It is a highly secure, tax-efficient avenue that offers better returns than most debt instruments
Last week, the Finance Minister announced that employers will be allowed to contribute 10 per cent – instead of the mandatory 12 per cent – of your basic pay as their contribution to the provident fund.
This reduction in the statutory employees’ provident fund (EPF) would be applicable for the months of May, June and July 2020.
Likewise, your contribution will also come down by two percentage points. While your take-home pay will increase correspondingly, this move, along with the reduction in employers’ contribution, means that your retirement corpus will take a minor hit.
If you need the money now because of a cash crunch, then this move helps. But for those who don’t really the funds now, this measure isn’t a big plus. But there’s a way to compensate for the reduction in your EPF corpus and ensure your long-term savings don’t get impacted. Enter the voluntary provident fund (VPF). If you have already started your VPF, you can ask your employer to increase your contribution to make up for the reduction in both employer and employee contributions.
What is VPF?
Let’s look at the basics first. Employers deduct 12 per cent of their staff members’ basic wages as employees’ contribution to the EPF every month. They contribute an equivalent amount to the employee’s account as employer’s contribution. Out of the employer’s contribution, 8.33 per cent goes towards the employee’s pension scheme (EPS). The monthly contributions, along with interest accumulated over the years, make up your retirement corpus.
But, if you want to bump up your retirement corpus, you can choose to contribute an additional amount, over and above the mandatory 12 per cent, every month. Let’s assume your basic salary is Rs 50,000 and your EPF contribution works out to Rs 6000 a month (12 per cent). For someone who is to retire after 20 years, VPF monthly contribution of four per cent of basic pay can push up the retirement corpus by Rs 12.54 lakh, assuming an interest rate of 8.5 per cent a year for the entire period. VPF, like EPF, can be transferred when you switch jobs.
How do I enrol?
Decide how much extra you can afford to set aside every month. You can even contribute up to 100 per cent of your basic pay, if you can afford to, but that’s not practical. Many employers offer an online facility to activate VPF, allowing you to earmark a fixed sum or percentage of your basic pay for this additional contribution every month. Since it is voluntary in nature, unlike the statutory 12 per cent contribution, you can reduce or increase your contribution on a monthly basis, before the cut-off date specified by your human resources team. However, ensure that you make adequate enquiries before you start contributing as flexibilities could vary as per employers’ policies.

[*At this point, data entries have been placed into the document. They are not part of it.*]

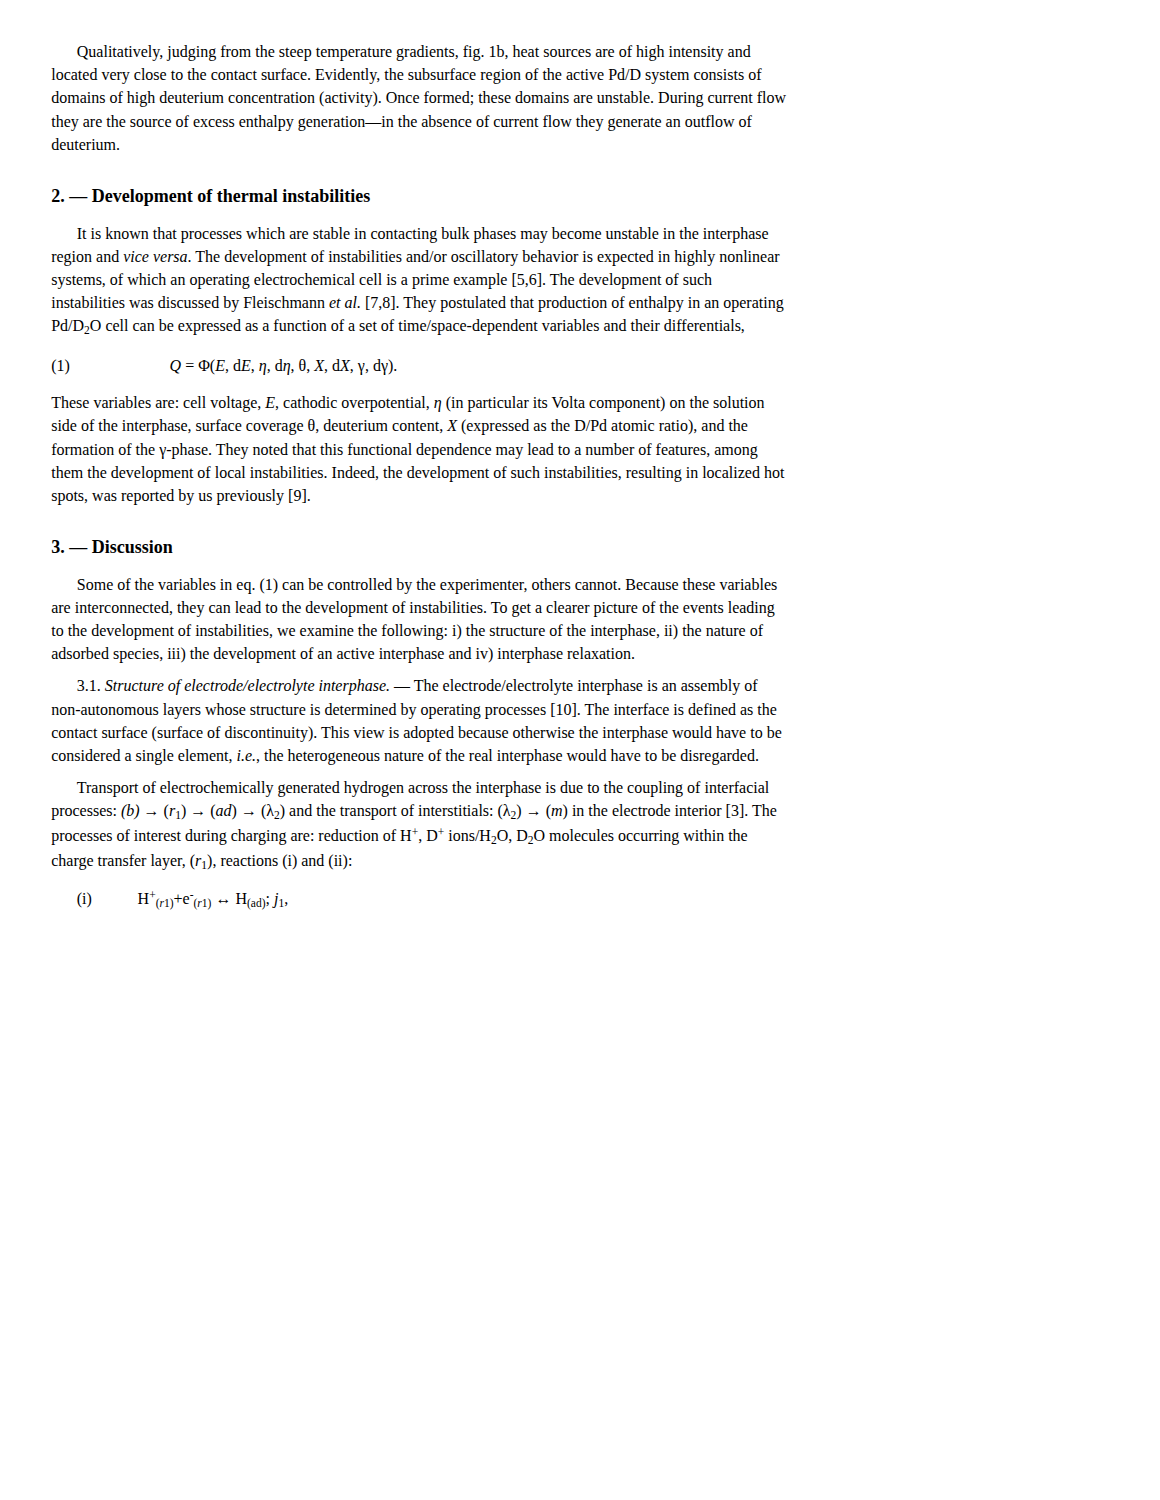Qualitatively, judging from the steep temperature gradients, fig. 1b, heat sources are of high intensity and located very close to the contact surface. Evidently, the subsurface region of the active Pd/D system consists of domains of high deuterium concentration (activity). Once formed; these domains are unstable. During current flow they are the source of excess enthalpy generation—in the absence of current flow they generate an outflow of deuterium.
2. — Development of thermal instabilities
It is known that processes which are stable in contacting bulk phases may become unstable in the interphase region and vice versa. The development of instabilities and/or oscillatory behavior is expected in highly nonlinear systems, of which an operating electrochemical cell is a prime example [5,6]. The development of such instabilities was discussed by Fleischmann et al. [7,8]. They postulated that production of enthalpy in an operating Pd/D2O cell can be expressed as a function of a set of time/space-dependent variables and their differentials,
(1) Q = Φ(E, dE, η, dη, θ, X, dX, γ, dγ).
These variables are: cell voltage, E, cathodic overpotential, η (in particular its Volta component) on the solution side of the interphase, surface coverage θ, deuterium content, X (expressed as the D/Pd atomic ratio), and the formation of the γ-phase. They noted that this functional dependence may lead to a number of features, among them the development of local instabilities. Indeed, the development of such instabilities, resulting in localized hot spots, was reported by us previously [9].
3. — Discussion
Some of the variables in eq. (1) can be controlled by the experimenter, others cannot. Because these variables are interconnected, they can lead to the development of instabilities. To get a clearer picture of the events leading to the development of instabilities, we examine the following: i) the structure of the interphase, ii) the nature of adsorbed species, iii) the development of an active interphase and iv) interphase relaxation.
3.1. Structure of electrode/electrolyte interphase. — The electrode/electrolyte interphase is an assembly of non-autonomous layers whose structure is determined by operating processes [10]. The interface is defined as the contact surface (surface of discontinuity). This view is adopted because otherwise the interphase would have to be considered a single element, i.e., the heterogeneous nature of the real interphase would have to be disregarded.
Transport of electrochemically generated hydrogen across the interphase is due to the coupling of interfacial processes: (b) → (r1) → (ad) → (λ2) and the transport of interstitials: (λ2) → (m) in the electrode interior [3]. The processes of interest during charging are: reduction of H+, D+ ions/H2O, D2O molecules occurring within the charge transfer layer, (r1), reactions (i) and (ii):
(i) H+(r1)+e-(r1) ↔ H(ad); j1,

Does it offer tax benefits too?
Yes. VPF contributions are eligible for tax deductions under section 80C, subject to the overall Rs 1.5 lakh limit, just like EPF contributions. Moreover, these investments, too, will get the EEE status like EPF – exempt from tax at the investment, accumulation and maturity stages. So, if your EPF contributions are not adequate for exhausting the 80C limit, starting the VPF will double up as your tax-saver too.

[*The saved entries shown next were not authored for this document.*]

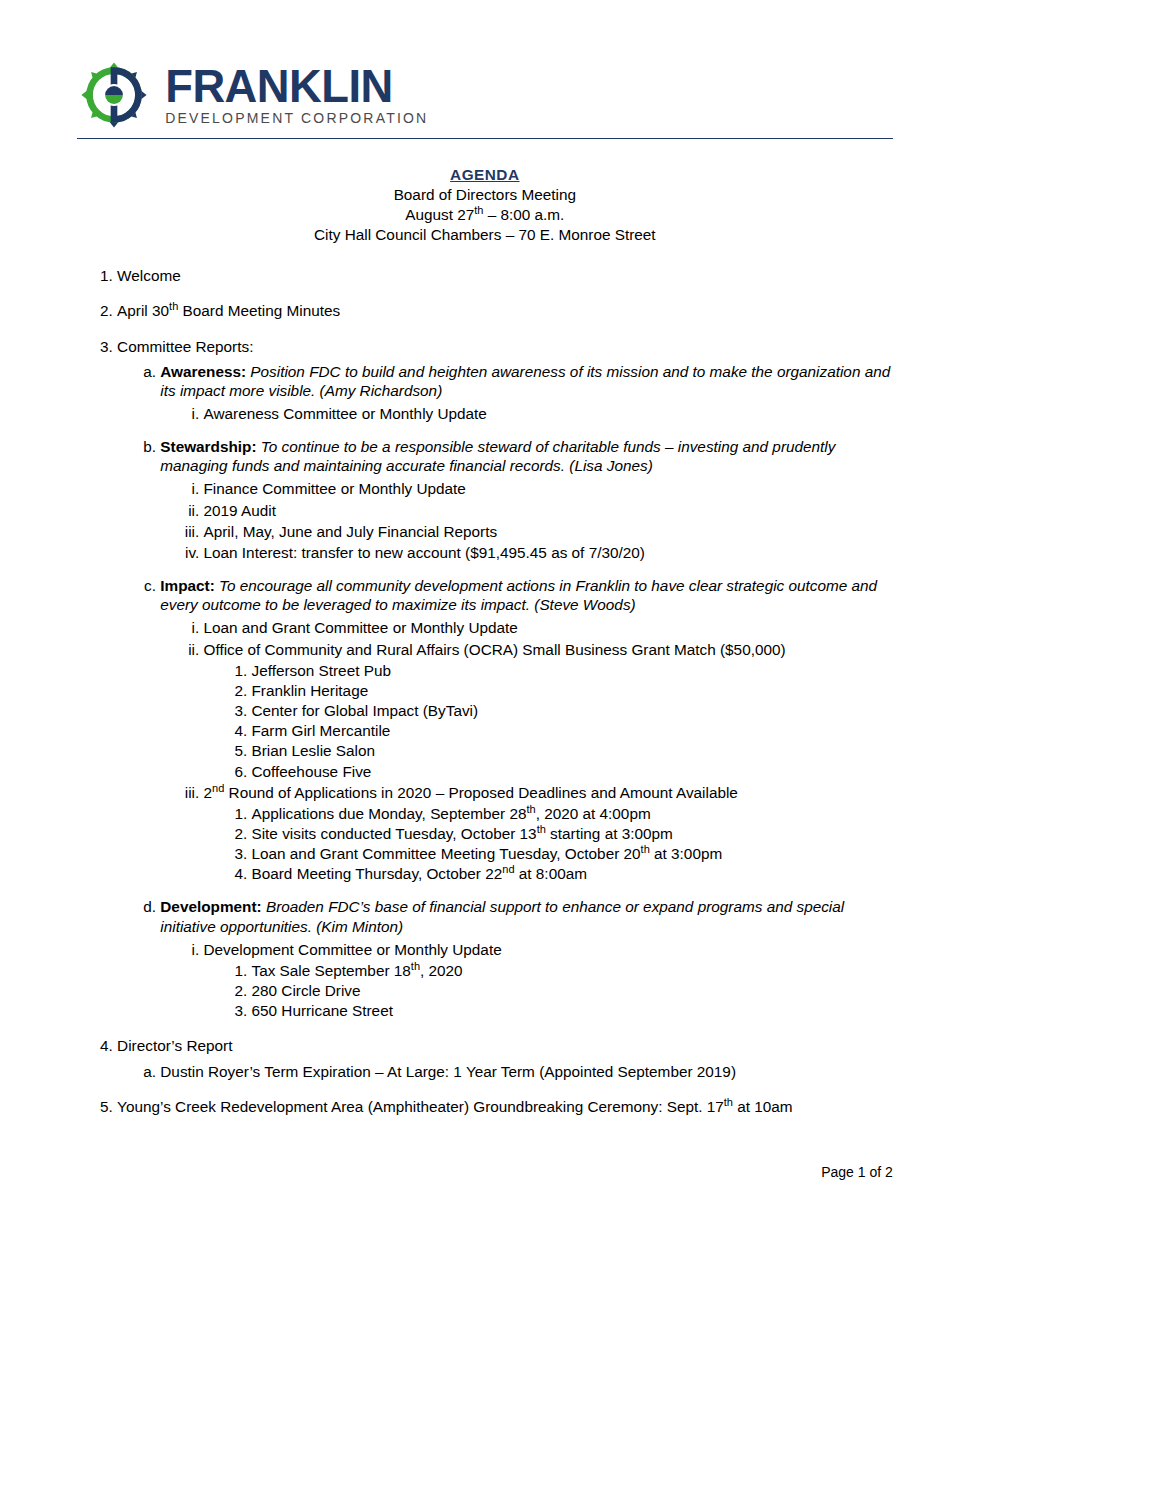FRANKLIN
DEVELOPMENT CORPORATION
AGENDA
Board of Directors Meeting
August 27th – 8:00 a.m.
City Hall Council Chambers – 70 E. Monroe Street
Welcome
April 30th Board Meeting Minutes
Committee Reports:
Awareness: Position FDC to build and heighten awareness of its mission and to make the organization and its impact more visible. (Amy Richardson)
Awareness Committee or Monthly Update
Stewardship: To continue to be a responsible steward of charitable funds – investing and prudently managing funds and maintaining accurate financial records. (Lisa Jones)
Finance Committee or Monthly Update
2019 Audit
April, May, June and July Financial Reports
Loan Interest: transfer to new account ($91,495.45 as of 7/30/20)
Impact: To encourage all community development actions in Franklin to have clear strategic outcome and every outcome to be leveraged to maximize its impact. (Steve Woods)
Loan and Grant Committee or Monthly Update
Office of Community and Rural Affairs (OCRA) Small Business Grant Match ($50,000)
Jefferson Street Pub
Franklin Heritage
Center for Global Impact (ByTavi)
Farm Girl Mercantile
Brian Leslie Salon
Coffeehouse Five
2nd Round of Applications in 2020 – Proposed Deadlines and Amount Available
Applications due Monday, September 28th, 2020 at 4:00pm
Site visits conducted Tuesday, October 13th starting at 3:00pm
Loan and Grant Committee Meeting Tuesday, October 20th at 3:00pm
Board Meeting Thursday, October 22nd at 8:00am
Development: Broaden FDC’s base of financial support to enhance or expand programs and special initiative opportunities. (Kim Minton)
Development Committee or Monthly Update
Tax Sale September 18th, 2020
280 Circle Drive
650 Hurricane Street
Director’s Report
Dustin Royer’s Term Expiration – At Large: 1 Year Term (Appointed September 2019)
Young’s Creek Redevelopment Area (Amphitheater) Groundbreaking Ceremony: Sept. 17th at 10am
Page 1 of 2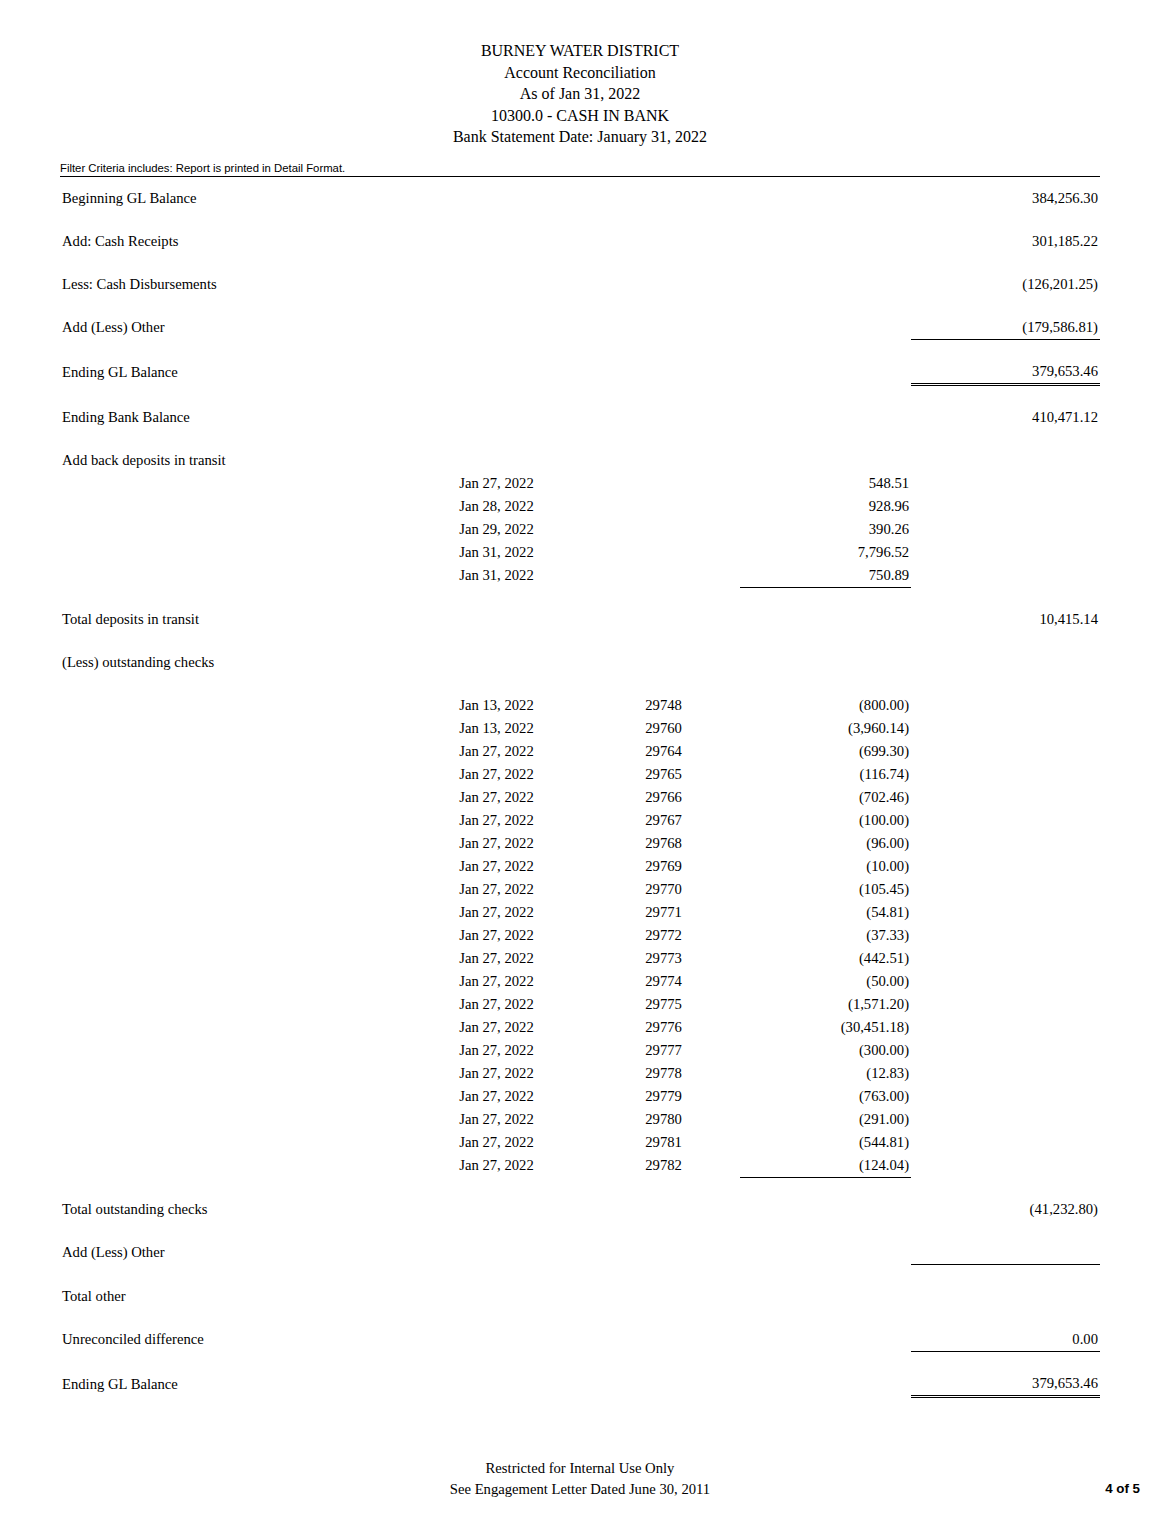BURNEY WATER DISTRICT
Account Reconciliation
As of Jan 31, 2022
10300.0 - CASH IN BANK
Bank Statement Date: January 31, 2022
Filter Criteria includes: Report is printed in Detail Format.
| Beginning GL Balance | | | | 384,256.30 |
| Add: Cash Receipts | | | | 301,185.22 |
| Less: Cash Disbursements | | | | (126,201.25) |
| Add (Less) Other | | | | (179,586.81) |
| Ending GL Balance | | | | 379,653.46 |
| Ending Bank Balance | | | | 410,471.12 |
| Add back deposits in transit | | | | |
| | Jan 27, 2022 | | 548.51 | |
| | Jan 28, 2022 | | 928.96 | |
| | Jan 29, 2022 | | 390.26 | |
| | Jan 31, 2022 | | 7,796.52 | |
| | Jan 31, 2022 | | 750.89 | |
| Total deposits in transit | | | | 10,415.14 |
| (Less) outstanding checks | | | | |
| | Jan 13, 2022 | 29748 | (800.00) | |
| | Jan 13, 2022 | 29760 | (3,960.14) | |
| | Jan 27, 2022 | 29764 | (699.30) | |
| | Jan 27, 2022 | 29765 | (116.74) | |
| | Jan 27, 2022 | 29766 | (702.46) | |
| | Jan 27, 2022 | 29767 | (100.00) | |
| | Jan 27, 2022 | 29768 | (96.00) | |
| | Jan 27, 2022 | 29769 | (10.00) | |
| | Jan 27, 2022 | 29770 | (105.45) | |
| | Jan 27, 2022 | 29771 | (54.81) | |
| | Jan 27, 2022 | 29772 | (37.33) | |
| | Jan 27, 2022 | 29773 | (442.51) | |
| | Jan 27, 2022 | 29774 | (50.00) | |
| | Jan 27, 2022 | 29775 | (1,571.20) | |
| | Jan 27, 2022 | 29776 | (30,451.18) | |
| | Jan 27, 2022 | 29777 | (300.00) | |
| | Jan 27, 2022 | 29778 | (12.83) | |
| | Jan 27, 2022 | 29779 | (763.00) | |
| | Jan 27, 2022 | 29780 | (291.00) | |
| | Jan 27, 2022 | 29781 | (544.81) | |
| | Jan 27, 2022 | 29782 | (124.04) | |
| Total outstanding checks | | | | (41,232.80) |
| Add (Less) Other | | | | |
| Total other | | | | |
| Unreconciled difference | | | | 0.00 |
| Ending GL Balance | | | | 379,653.46 |
Restricted for Internal Use Only
See Engagement Letter Dated June 30, 2011
4 of 5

Can I dip into the corpus in times of need?
Since your VPF contribution lands up in your EPF corpus, the rules for premature withdrawal for certain specified causes such as house purchase, marriage, education and critical illnesses remain the same. You can make partial, premature withdrawals after at least five years of service, depending on the purpose. If you have been unemployed for more than a month, you can withdraw up to 75 per cent of the corpus. This apart, to tide over any COVID-19-induced financial crunch, you can make use of the one-time withdrawal facility announced by the government in March. You can take an advance of up to 75 per cent of your EPF account balance or three months’ basic wages or the amount that you actually need, whichever is lower .

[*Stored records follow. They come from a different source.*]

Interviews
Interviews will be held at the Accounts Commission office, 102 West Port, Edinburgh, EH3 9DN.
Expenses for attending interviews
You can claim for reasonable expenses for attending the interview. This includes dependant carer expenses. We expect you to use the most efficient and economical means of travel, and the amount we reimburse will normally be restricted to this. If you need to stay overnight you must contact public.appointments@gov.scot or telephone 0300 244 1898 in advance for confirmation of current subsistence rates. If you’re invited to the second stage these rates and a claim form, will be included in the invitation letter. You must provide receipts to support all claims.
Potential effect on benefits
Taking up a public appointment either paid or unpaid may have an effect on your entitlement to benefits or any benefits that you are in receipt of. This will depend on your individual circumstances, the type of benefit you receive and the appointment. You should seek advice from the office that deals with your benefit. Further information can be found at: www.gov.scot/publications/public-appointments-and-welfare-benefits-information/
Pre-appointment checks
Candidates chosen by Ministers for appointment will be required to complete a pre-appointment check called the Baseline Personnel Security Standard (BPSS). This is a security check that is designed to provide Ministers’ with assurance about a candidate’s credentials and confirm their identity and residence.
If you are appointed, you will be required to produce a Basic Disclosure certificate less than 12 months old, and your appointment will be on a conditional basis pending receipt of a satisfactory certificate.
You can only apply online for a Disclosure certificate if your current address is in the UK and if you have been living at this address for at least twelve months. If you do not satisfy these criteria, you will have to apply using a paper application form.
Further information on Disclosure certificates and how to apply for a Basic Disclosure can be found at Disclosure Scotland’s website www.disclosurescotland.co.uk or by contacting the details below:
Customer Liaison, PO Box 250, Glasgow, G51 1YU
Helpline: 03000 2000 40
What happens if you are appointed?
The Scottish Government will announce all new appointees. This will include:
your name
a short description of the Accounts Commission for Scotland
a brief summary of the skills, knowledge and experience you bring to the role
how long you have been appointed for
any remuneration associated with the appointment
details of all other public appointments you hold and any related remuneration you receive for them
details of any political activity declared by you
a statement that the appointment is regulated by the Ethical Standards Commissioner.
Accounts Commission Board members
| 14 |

Should you opt for VPF?Surely, yes, provided you have the required surplus. It is a highly secure, tax-efficient avenue that offers better return than most debt instruments. Moreover, you need not to go through complicated KYC procedures or paperwork for opening an account to start investing, as you can start contributing through your employer. Since the amount you earmark as VPF will be deducted from your salary every month, your tax as well as retirement planning is taken care of with minimal hassles.